Simon dead

毎日新聞』の記事;


<訃報>三浦朱門さん91歳=作家、元文化庁長官

毎日新聞 2/4(土) 21:00配信



 「第三の新人」の一人として社会や家庭を鋭く観察する小説を書き、文化庁長官を務めるなど文教行政に尽力した作家、三浦朱門(みうら・しゅもん)さんが3日、死去した。91歳。妻は作家の曽野綾子さん。

 東京都生まれ。朱門は本名。東京大文学部卒業と同時に日本大芸術学部で教職に。旧制高知高校の友人、阪田寛夫らと1950年に第15次「新思潮」同人となり、51年に「冥府(めいふ)山水図」でデビュー。芥川龍之介を思わせる知的な作風で頭角を現し、安岡章太郎吉行淳之介遠藤周作らとともに「第三の新人」と呼ばれた。

 戦後の家庭のもろさを冷笑的にとらえた「箱庭」で67年新潮社文学賞、東京・武蔵野の風土に根差す人々を描いて文明批評の面も評価された「武蔵野インディアン」で83年芸術選奨文部大臣賞。大学紛争の中、69年に日大教授を退職した。「結婚なんかおやめなさい」「老人よ、花と散れ」「日本人をダメにした教育」など家庭や教育問題の著作も多数。

 温厚でバランス感覚にも優れ、多くの公職に就いた。85〜86年は文化庁長官を務め、国体の文化版として国民文化祭を発案。88〜94年日本文芸家協会理事長。96年に教育課程審議会会長に就任し「ゆとり教育」の道筋をつけた。87年日本芸術院会員、99年文化功労者。2004〜14年は日本芸術院院長。
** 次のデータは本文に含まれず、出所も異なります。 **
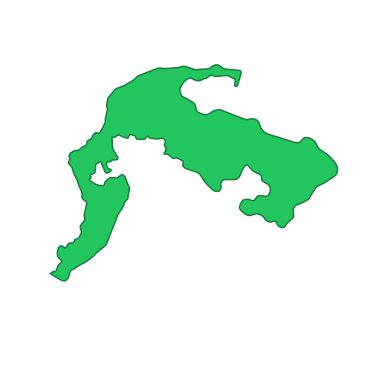 Adygey, orthographic projection, rotated 292°
{"feature_id": "RUS-2279", "entity_name": "Adygey", "entity_type": "Republic", "adm_level": 1, "iso_a3": "RUS", "parent_name": "Russia", "parent_adm1": "", "projection": "orthographic", "projection_center": [39.851, 44.472], "detail": "fine", "context": "isolated", "style": "filled", "palette": "green", "viewbox_px": 384, "rotation_deg": 292, "n_neighbors": 0, "source": "natural_earth", "source_scale": "10m", "svg_char_len": 6016}
<svg xmlns="http://www.w3.org/2000/svg" viewBox="0 0 384 384"><g transform="rotate(292 192 192)"><path d="M179.0,64.6L182.7,64.6L183.4,65.4L185.8,66.9L187.0,68.6L187.3,69.7L188.2,71.1L193.1,74.0L194.9,75.9L196.4,76.4L199.4,75.8L200.3,76.0L201.6,76.9L203.4,78.5L204.1,78.8L207.7,78.8L210.5,80.1L211.1,80.6L211.3,81.1L211.0,82.3L211.2,83.0L211.8,83.8L213.7,84.5L215.3,84.8L222.9,85.5L224.4,85.3L226.5,84.5L237.3,82.6L239.5,80.8L241.2,80.1L247.1,79.0L249.1,79.3L258.2,82.3L259.3,83.0L260.5,84.1L264.4,88.5L273.2,95.5L279.4,98.5L293.5,113.4L294.3,114.6L295.1,116.1L295.4,117.8L296.7,121.6L302.4,132.9L305.1,136.2L305.9,139.5L306.7,149.8L308.7,153.3L311.6,159.7L313.1,161.9L316.5,164.1L317.8,165.2L318.9,166.5L319.2,167.5L319.5,168.8L319.3,171.0L319.0,172.3L318.2,174.5L318.9,178.5L322.7,191.0L321.8,192.4L320.4,193.1L308.5,194.2L307.5,194.0L306.7,193.6L306.3,192.9L306.6,191.9L307.3,191.4L308.3,191.1L311.4,190.6L312.2,190.1L312.7,189.4L312.9,188.4L313.3,182.7L313.2,181.7L312.8,180.3L312.2,178.7L308.5,171.8L307.9,170.1L307.6,166.9L307.2,165.8L306.6,164.8L303.9,163.4L302.9,162.7L302.1,161.4L301.2,160.3L299.5,159.0L298.5,157.9L297.7,156.8L297.1,155.1L296.9,153.7L297.2,147.9L296.5,146.7L295.3,145.5L290.3,143.0L284.8,142.2L283.3,142.2L281.0,142.9L279.4,144.3L278.3,144.9L277.0,147.1L276.3,153.8L275.2,160.0L274.0,162.2L269.2,165.8L268.7,166.6L268.3,167.8L268.0,171.8L268.2,173.5L268.8,175.7L269.4,176.8L270.0,177.7L271.2,178.9L274.3,180.8L275.7,182.0L278.5,186.1L278.8,187.0L279.2,214.7L279.6,215.6L282.3,220.0L283.1,222.6L283.1,223.7L282.9,225.0L282.2,226.8L281.6,227.8L281.0,228.6L278.2,230.8L277.0,232.1L274.7,236.0L274.3,236.9L274.1,240.3L276.5,269.5L277.4,272.1L278.4,273.1L279.4,273.8L282.3,274.7L283.6,275.3L284.6,276.3L285.1,277.0L285.7,278.7L285.9,279.9L285.9,281.4L285.7,283.7L285.1,285.7L284.5,287.4L283.1,289.2L280.8,291.6L280.1,292.9L279.4,294.8L277.4,303.7L276.3,306.6L273.2,312.8L271.9,314.8L270.8,316.2L268.7,317.8L267.1,318.6L265.4,319.1L263.5,319.4L261.5,318.8L258.9,317.5L249.7,311.0L244.6,306.3L242.1,305.1L234.5,303.7L230.6,303.2L229.2,302.7L228.0,302.1L222.5,297.4L218.9,293.6L217.0,292.6L215.3,292.3L213.8,292.4L211.0,293.4L208.9,294.7L207.2,295.4L206.1,295.4L204.7,294.9L202.4,293.5L198.2,291.7L195.3,291.1L193.3,290.1L192.6,287.6L192.6,286.6L192.6,285.4L193.4,283.9L194.1,283.0L196.0,281.0L196.2,280.1L195.8,279.0L194.1,276.9L193.7,276.3L193.3,275.0L193.1,273.3L193.3,272.1L193.7,270.9L195.8,267.4L196.2,266.2L196.5,264.8L196.5,262.4L196.3,261.0L195.9,259.9L195.0,258.5L191.9,254.7L191.7,254.3L191.5,253.4L191.4,251.5L191.4,250.5L192.2,247.0L193.6,243.8L194.4,242.6L195.2,241.8L198.1,241.4L200.3,241.5L202.4,242.0L204.0,242.9L205.1,244.2L206.2,246.6L206.4,247.6L206.5,250.7L206.7,251.7L207.2,252.4L207.9,252.9L208.8,253.3L212.0,254.0L212.8,254.5L213.4,255.1L214.2,256.7L214.5,257.5L215.6,262.0L216.0,262.8L216.6,263.4L217.5,263.9L218.5,264.2L220.7,264.4L222.6,264.1L224.3,263.5L225.0,263.1L226.3,261.8L227.1,260.3L227.7,259.0L228.3,254.3L228.7,253.2L229.2,252.4L230.6,251.3L232.2,250.7L232.9,250.1L233.5,249.3L233.8,247.7L234.1,242.9L234.5,240.8L235.5,237.9L237.4,234.8L237.6,233.7L237.6,232.4L236.8,231.7L236.0,231.2L232.7,230.6L224.0,230.3L221.4,229.1L220.2,227.9L219.2,226.2L216.0,218.2L214.9,216.7L214.3,216.2L213.4,215.7L211.4,215.4L210.5,215.6L206.6,217.4L205.4,217.6L204.6,217.4L203.1,216.8L202.2,215.8L201.9,215.0L201.5,213.6L201.4,212.4L201.8,210.6L202.5,208.5L204.9,202.6L207.0,198.9L211.1,193.2L211.7,192.0L212.2,188.8L211.5,177.7L211.7,175.9L212.8,173.6L216.8,172.5L217.3,171.9L217.5,170.8L218.0,166.2L217.9,165.4L217.6,164.5L216.2,162.4L216.3,160.9L217.7,156.4L217.8,154.6L216.9,152.5L216.8,152.0L217.1,151.7L217.9,151.6L220.7,152.1L222.0,151.9L222.8,151.4L225.1,148.8L225.9,148.5L228.1,148.6L229.1,148.3L230.0,147.6L230.4,147.0L230.7,146.4L230.8,145.4L230.3,143.4L227.9,139.4L226.3,133.1L226.6,131.2L227.0,130.8L227.1,130.3L226.9,129.7L225.4,128.8L223.8,128.6L222.5,127.3L220.3,121.1L221.3,119.7L222.2,118.9L222.6,118.1L222.7,117.4L222.3,113.3L220.3,112.3L218.6,112.6L218.1,112.5L217.7,111.9L217.3,109.3L217.3,107.8L217.5,103.2L217.3,102.5L216.9,101.8L214.1,100.2L212.9,97.4L204.0,101.3L202.1,102.6L196.2,110.3L195.3,110.8L194.9,110.8L194.3,110.5L193.0,109.0L192.2,106.6L191.6,106.0L189.9,105.2L189.2,104.3L188.1,102.3L187.5,102.0L186.6,102.0L185.2,102.6L184.4,103.2L183.0,104.5L182.3,105.5L182.2,106.1L182.6,107.6L182.6,108.1L182.0,108.8L180.8,108.9L179.9,108.3L177.8,106.0L177.5,105.5L177.5,105.0L178.0,103.9L182.7,99.4L183.9,97.9L185.8,96.9L185.9,96.5L185.4,95.6L182.3,92.7L181.5,92.6L180.2,92.7L175.5,94.5L173.6,94.5L172.4,94.1L171.9,93.7L170.7,91.9L170.1,91.6L168.8,92.0L167.3,93.0L166.8,93.1L166.4,92.9L165.8,92.0L165.4,91.8L164.9,92.0L164.3,93.2L163.2,98.7L163.1,100.9L163.5,104.5L164.4,106.8L165.0,107.7L165.4,107.9L168.4,107.7L169.8,108.1L173.5,110.0L174.4,110.7L175.0,111.7L175.9,113.8L176.4,116.4L176.8,117.1L177.8,118.0L180.1,119.1L181.1,119.9L181.6,120.3L182.0,121.6L181.6,123.2L181.3,123.9L173.2,131.5L172.9,132.0L171.4,132.9L166.5,133.8L162.6,134.8L161.0,134.9L160.2,134.3L159.1,133.9L157.6,133.6L150.6,133.5L143.8,131.8L112.1,132.2L110.0,131.8L106.4,129.9L99.9,126.2L95.8,124.7L88.3,120.4L81.6,114.8L76.6,111.5L74.3,109.4L73.1,108.9L72.3,108.7L71.1,109.0L66.9,109.5L65.5,109.3L62.7,108.2L62.2,107.7L61.7,107.0L61.4,105.5L61.3,104.4L61.6,100.6L63.2,91.2L66.3,93.2L66.9,94.7L67.4,95.2L68.4,95.6L70.9,95.4L74.1,95.5L77.5,97.0L78.2,97.1L78.9,97.0L79.5,96.5L79.9,95.8L81.1,93.0L81.8,92.0L82.5,91.2L84.6,90.1L85.7,89.7L89.9,89.1L90.7,89.2L91.6,89.5L92.9,90.4L93.2,91.2L93.3,91.8L92.7,93.5L92.5,95.2L94.1,96.2L96.6,96.6L98.7,97.3L99.1,97.9L99.9,100.2L100.5,101.1L101.4,101.3L103.4,101.1L104.3,101.6L105.9,103.4L107.6,104.3L112.0,104.7L114.1,104.2L116.9,102.0L118.5,101.2L120.7,101.5L123.5,102.5L126.2,103.0L130.3,100.6L141.8,98.7L142.9,98.3L143.4,97.1L143.7,95.7L144.5,93.9L145.5,92.3L146.3,91.7L148.6,91.1L150.9,89.6L156.2,84.0L160.0,81.2L163.9,76.5L170.0,71.2L172.2,67.1L173.0,66.4L177.2,66.4L179.0,64.6Z" fill="#22c55e" stroke="#15803d" stroke-width="1.5"/></g></svg>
 いずれもカトリック信徒の曽野さんとは“おしどり作家”として知られた。
http://headlines.yahoo.co.jp/hl?a=20170204-00000086-mai-soci

「 温厚でバランス感覚にも優れ」た人が「女性を強姦する体力がないのは、男として恥ずべきことである」というのだろうかというのはともかくとして、三浦朱門*1についてはあまり知らないのだった。曽野綾子の亭主として、またカトリックの作家として遠藤周作のおまけみたいについてくる名前として、勿論名前は知っていた。同様に「第三の新人」と一括された安岡章太郎が昇天した際、「吉行淳之介も亡くなり、カトリックの洗礼を受けた時の代父であった遠藤周作も既におらず、「第三の新人」で生き残っているのは阿川弘之のみ?」と書いたのだった*2。あからさまな三浦外し! 左翼的偏向と言う勿れ、阿川弘之が筋金入りの右翼だったことは日本文学に少しでも関心がある人にとっては常識に属することだからだ。これは偏に私の無教養によるもの。三浦的世界といえば、「ゆとり教育」を巡っての要するに従順な馬鹿が必要だというようなアレな発言を斎藤貴男『機会不平等』からの孫引き的に知っているのみ。三浦の名前は私の意識の背後に殆ど退いていたのだが、昨年秋に古寺多見氏の「夫の三浦朱門認知症になった曽野綾子は、丹羽文雄の前例を知らなかったのか」というエントリーを読んで、彼が「認知症」に罹っていることを知ったのだった*3。それから半年も経たぬうちに昇天。